Central Europe: Ohrdruf

By April 10 the 353rd completed mopping up in its zone. Arnstadt, Gossell, Espenfeld were taken. Near Witzleben, the 2nd Battalion, 354th, ran into heavy fire from artillery, automatic, and 20mm weapons. Company E was pinned down for six hours by heavy artillery and automatic weapons fire. Company G took up the attack with fixed bayonets from the woods near the neighborhood town of Wullersleben and, in spite of withering fire which wounded the Company Commander and three rifle-platoon leaders, continued across the 900 yards of open field by leaps and bounds and occupied the town. In the attack, Company G sustained twenty-one wounded and seven dead. Company E lost three killed and seventeen wounded. These types of actions were repeated often. On several occasions, small enemy forces under the cover of darkness reoccupied towns already cleared, harassing troops, communications, and supply points. Another problem of an entirely different nature, which gave the Division some concern at this time, was that of liberated foreigners, or displaced persons (DPs). The Division had freed thousands of these unfortunate men and women. Streams of Russians, Poles, French, Belguims, Italians and other nationalities heading for their homelands on foot and in every available conveyance thronged the roads and in many cases congested traffic. Although they were grateful to the Division troops and the Military Government detachments, their anti-German demonstrations occasionally threatened military security.

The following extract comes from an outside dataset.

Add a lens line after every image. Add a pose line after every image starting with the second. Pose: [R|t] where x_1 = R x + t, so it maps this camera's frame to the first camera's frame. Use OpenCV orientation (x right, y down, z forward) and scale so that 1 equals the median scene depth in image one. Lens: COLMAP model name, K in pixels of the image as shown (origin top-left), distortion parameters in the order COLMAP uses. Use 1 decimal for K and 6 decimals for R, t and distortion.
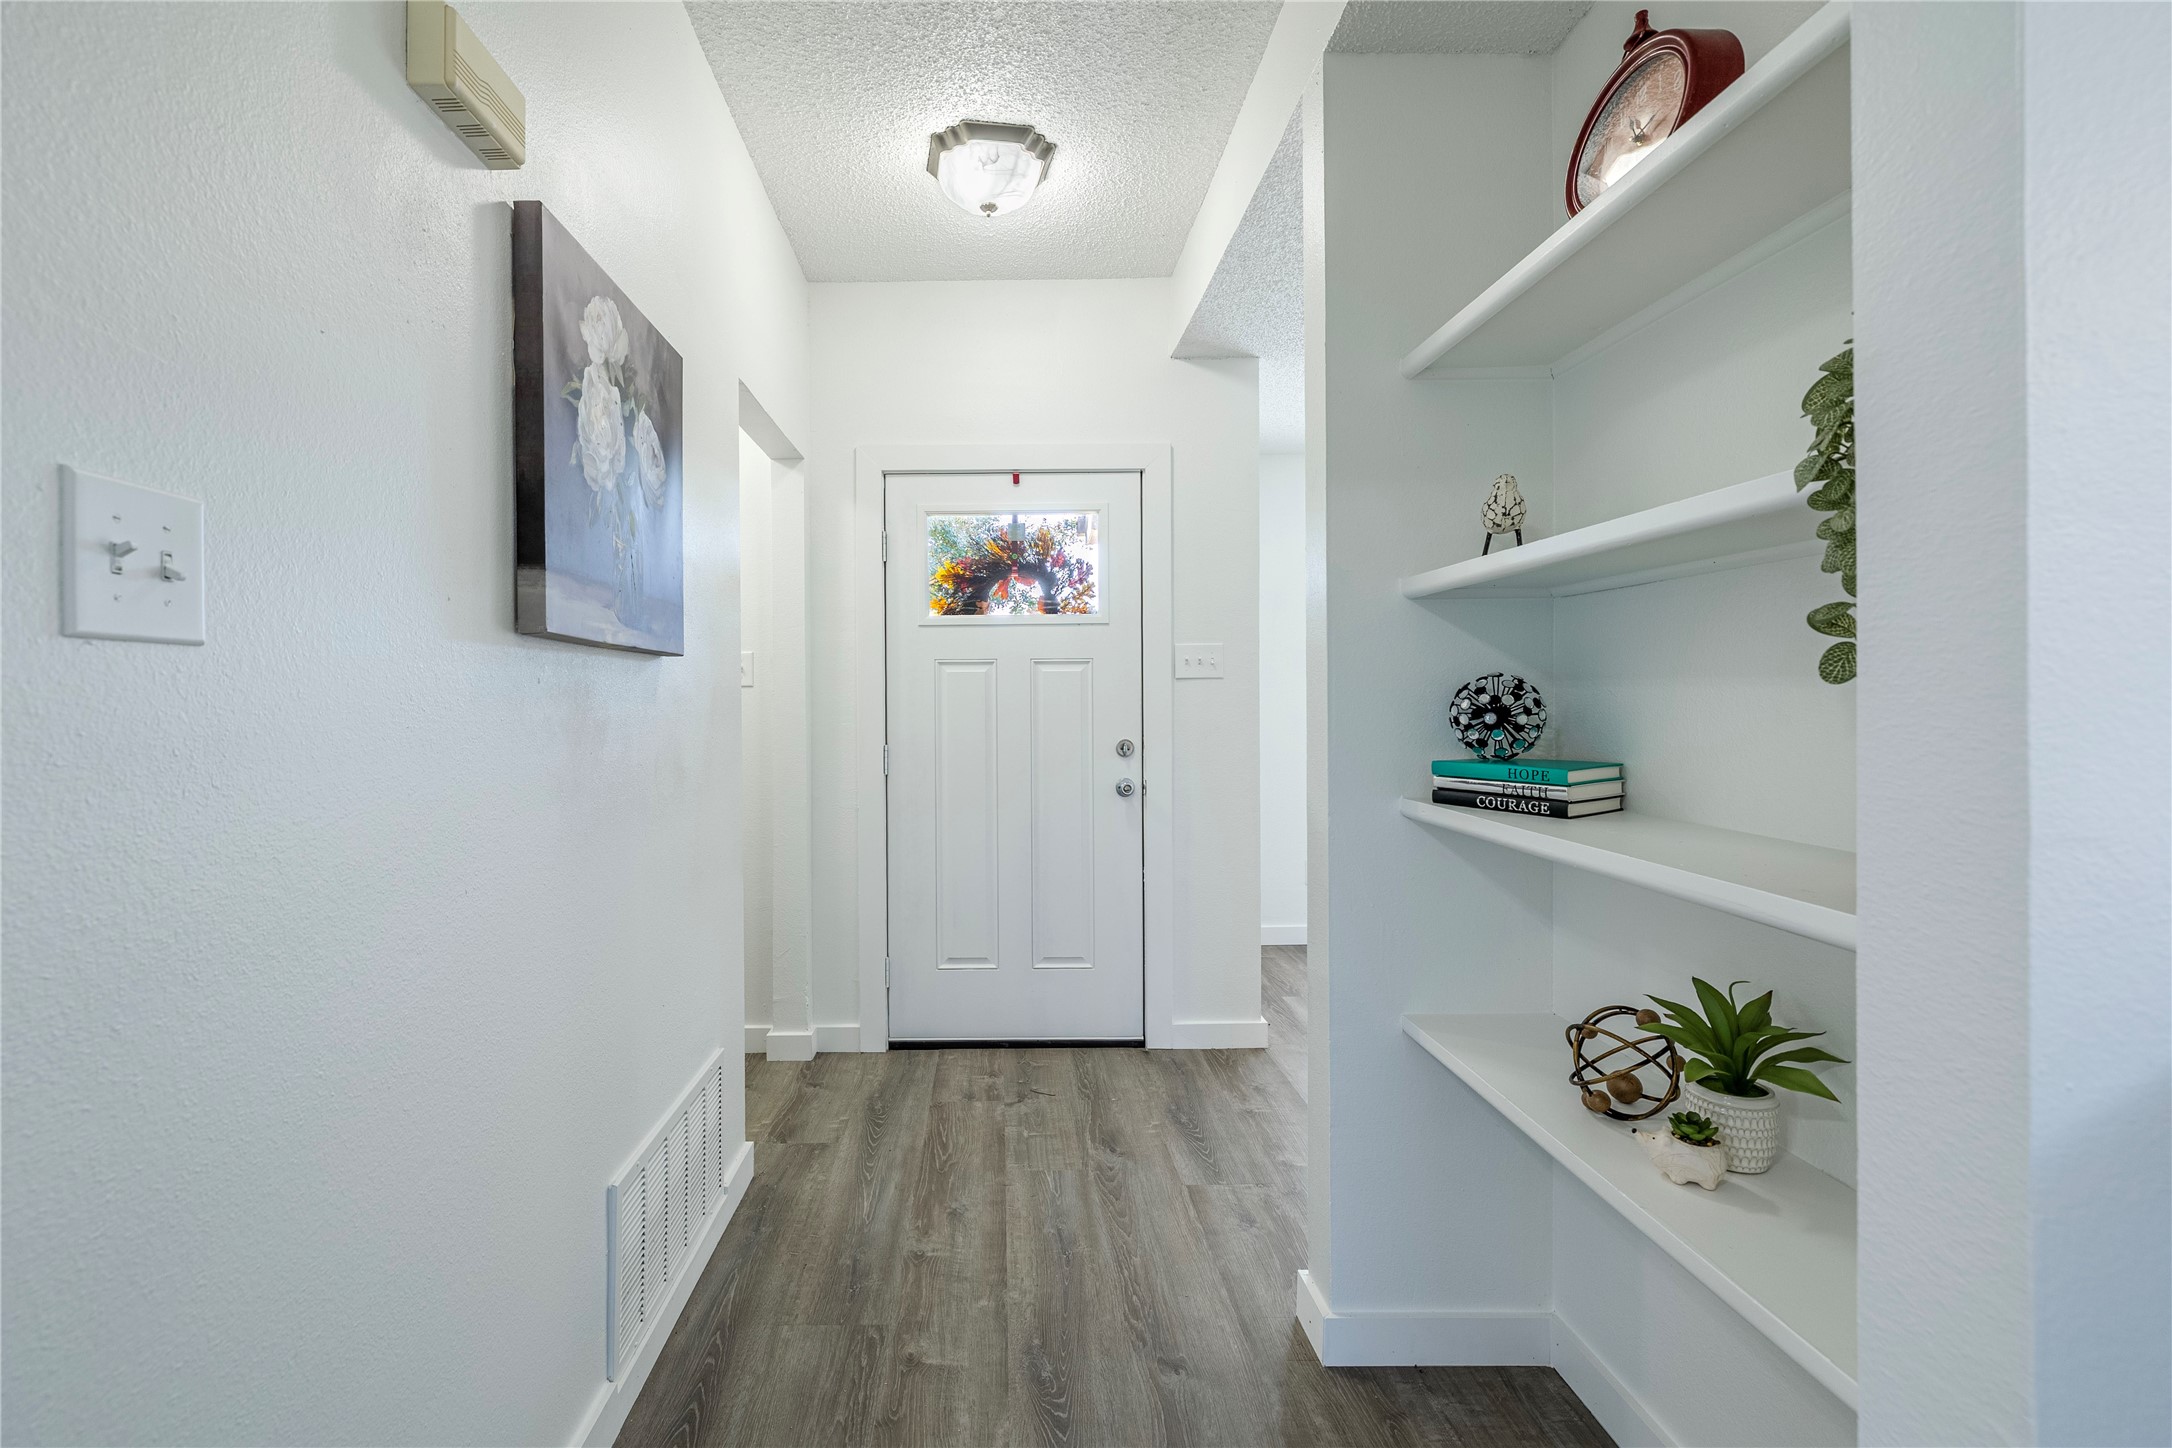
lens RADIAL K [[945.5, 0, 1082.3], [0, 945.5, 688.7], [0, 0, 1]] dist [0.000196, 0.000022]
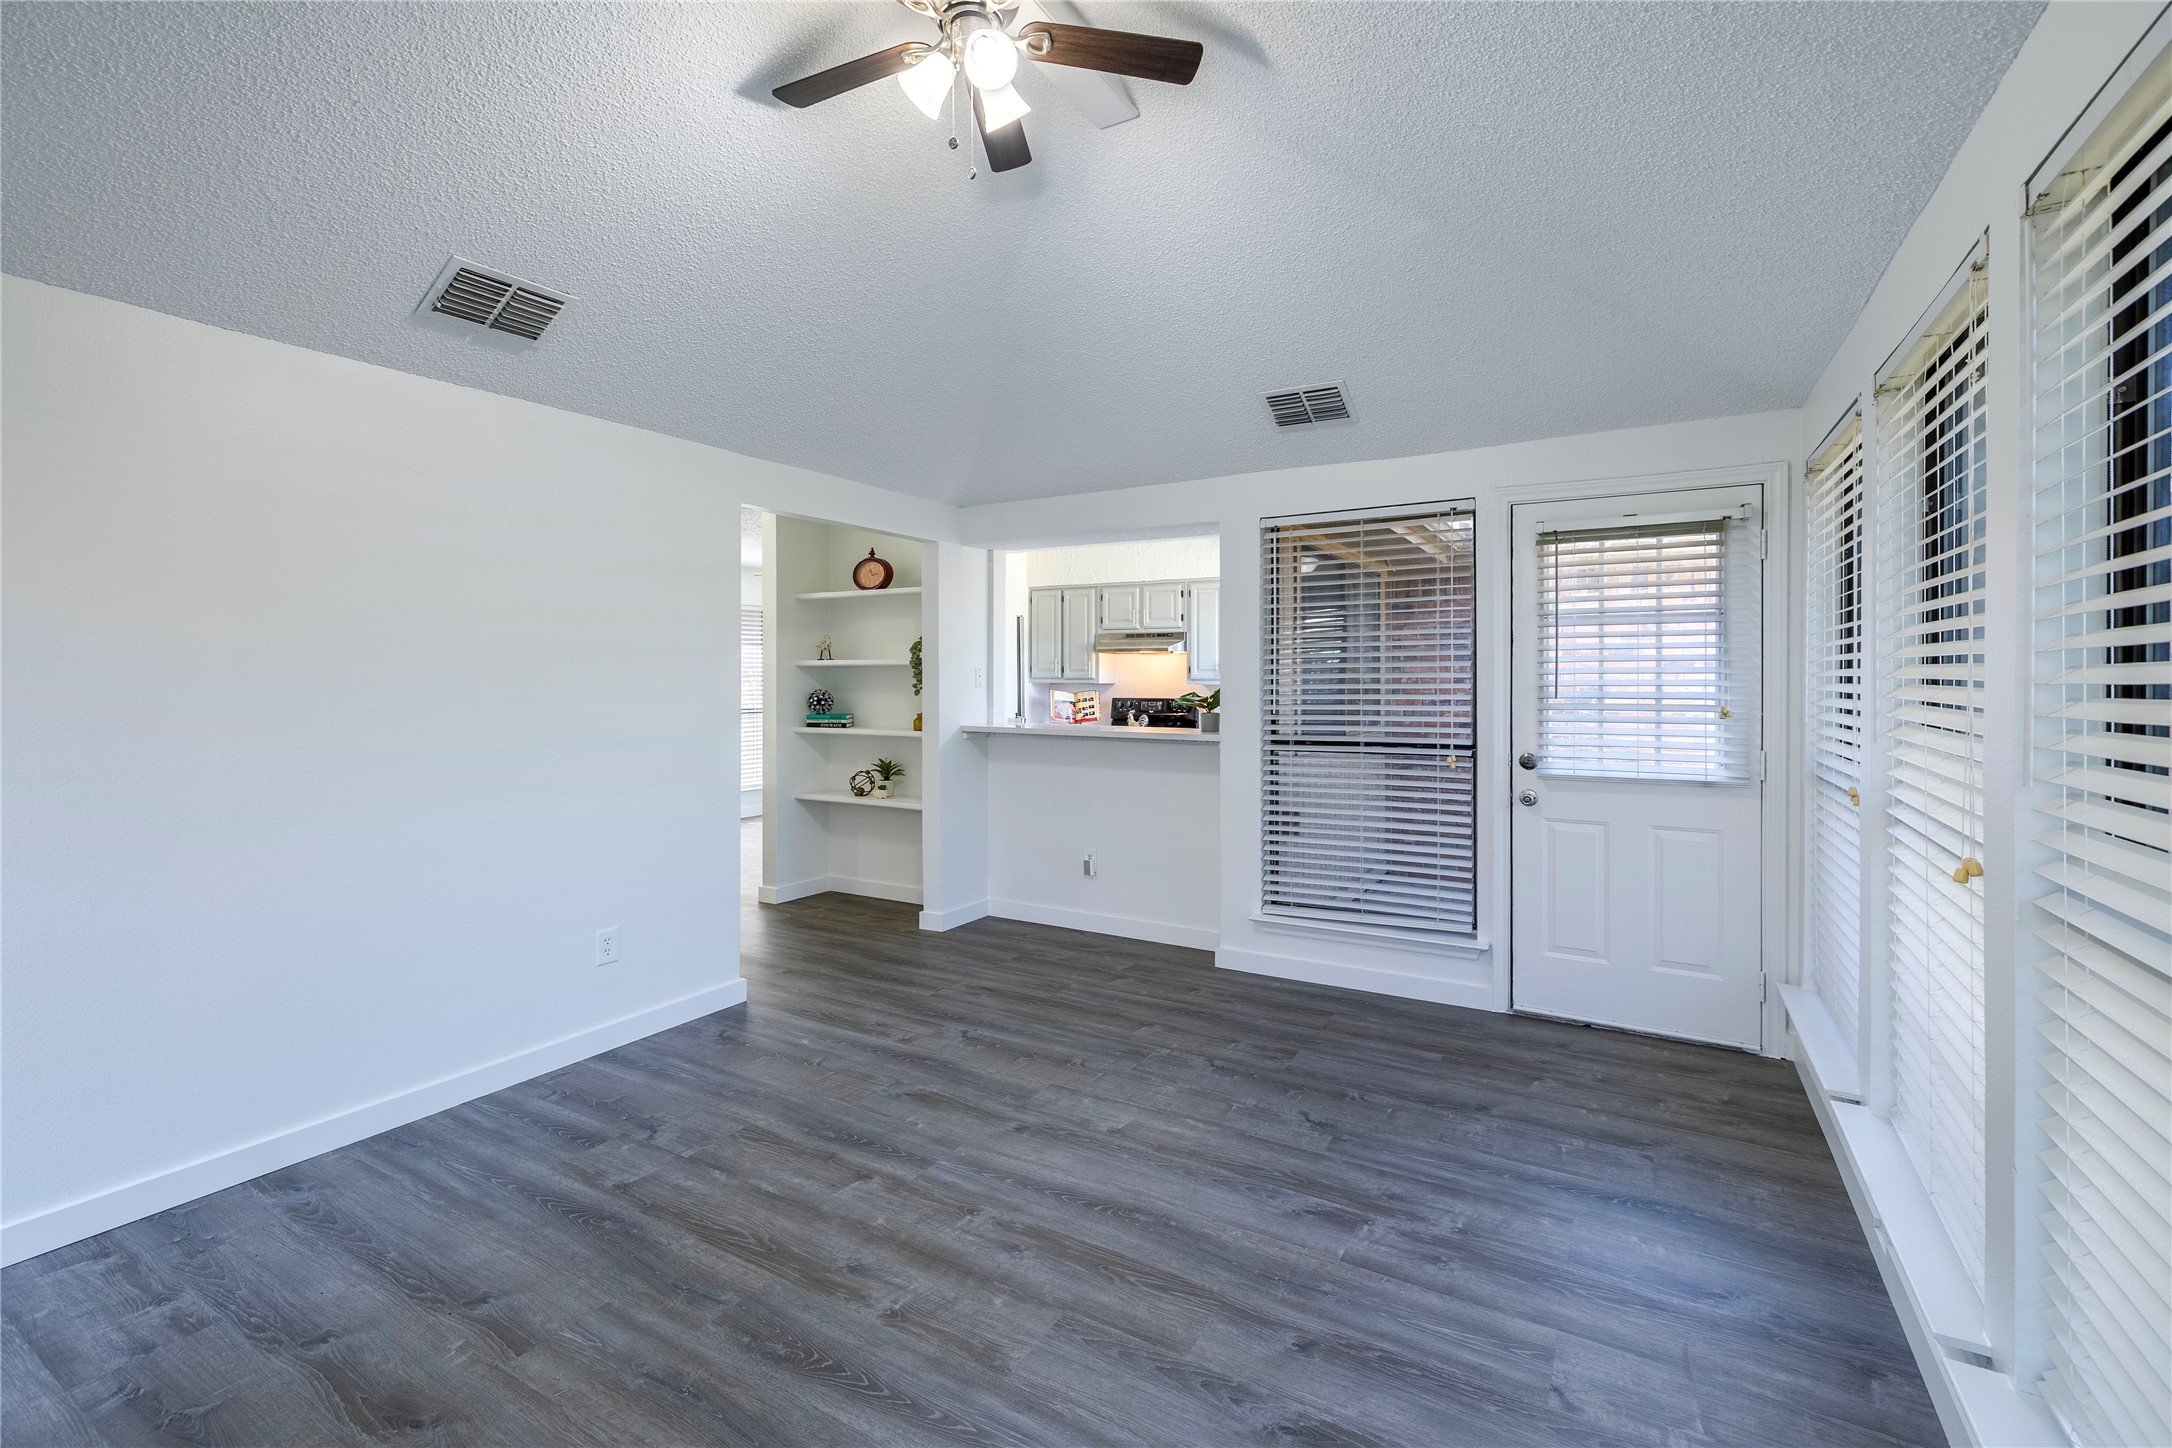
lens RADIAL K [[945.5, 0, 1082.3], [0, 945.5, 688.7], [0, 0, 1]] dist [0.000196, 0.000022]
pose [[0.537287, -0.002871, 0.843394, -2.331054], [0.005856, 0.999983, -0.000326, -0.013819], [-0.843379, 0.005113, 0.537295, -1.984594]]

The Division CP meanwhile moved to Waltershausen and then to Arnstadt, where Task Force Crater was formed April 12 from the 1st Battalion, 353rd, 89th Reconnaissance Troop, Companies A and D, 707th Tank Battalion, 340th FA Battalion, Company A, 602nd Tank Destroyer Battalion, one platoon of Company A, 314th Engineers, and a detachment from Company A, 314th Medical Battalion. Liaison planes from the Division Artillery air section were made available for reconnaissance and fire-adjustments missions. The task force assembled near Richkeim and moved up to Hohenfelder with the mission of advancing through Bad Berka and Blankenhain, then east to seize and hold five bridges over the Saale, up and down the river from Kahla. After passing through Bad Berka, the task force split into two columns. The northern column took several small towns in reaching the Saale. The other column, ordered to bypass Blankenheim, ran into heavy resistance there and therefore reduced the town. More tanks and infantry were encountered in clearing Kessler. More towns, too numerous to be included here, were taken and/or occupied. Surrenders were more frequent and the prisoner count rose rapidly, reaching 15,000, including high-level Nazi ministers. Sniping and some minor damage continued but, thanks to the vigilance of security and intelligence elements, the highly advertised werewolf movement never made headway in the 89th's zone. German factories were also located. Many of these were new and moved back from the German frontiers for protection from Allied strategic bombers. Among them were: at Grossepersdorf and Kahla, underground plane assembly plants; at Neustadt, burp-gun assembly and aerial camera factories.

Despite the widely circulated possibility of a final German stand in the National Redoubt area of Bavaria and the Tyrol, there was no doubt now that the Wehrmacht was in its death throes, and the war could last only a few weeks longer. Gera, Glachau, Neustadt, Schornbern, Geisanhain, Trobonitz were amongst those taken by the 89th. From this point to the limiting line, opposition was practically non-existent except in the larger towns. Advance was so rapid that within five days the Division CP moved three times from Arnstadt, Bad Berka and Kahla, to Weida. More than a score of towns were taken April 16 as the Division advanced to and crossed the Weida River and pushed into Polsehen and crossed the Weuda, and captured Lichtenberg.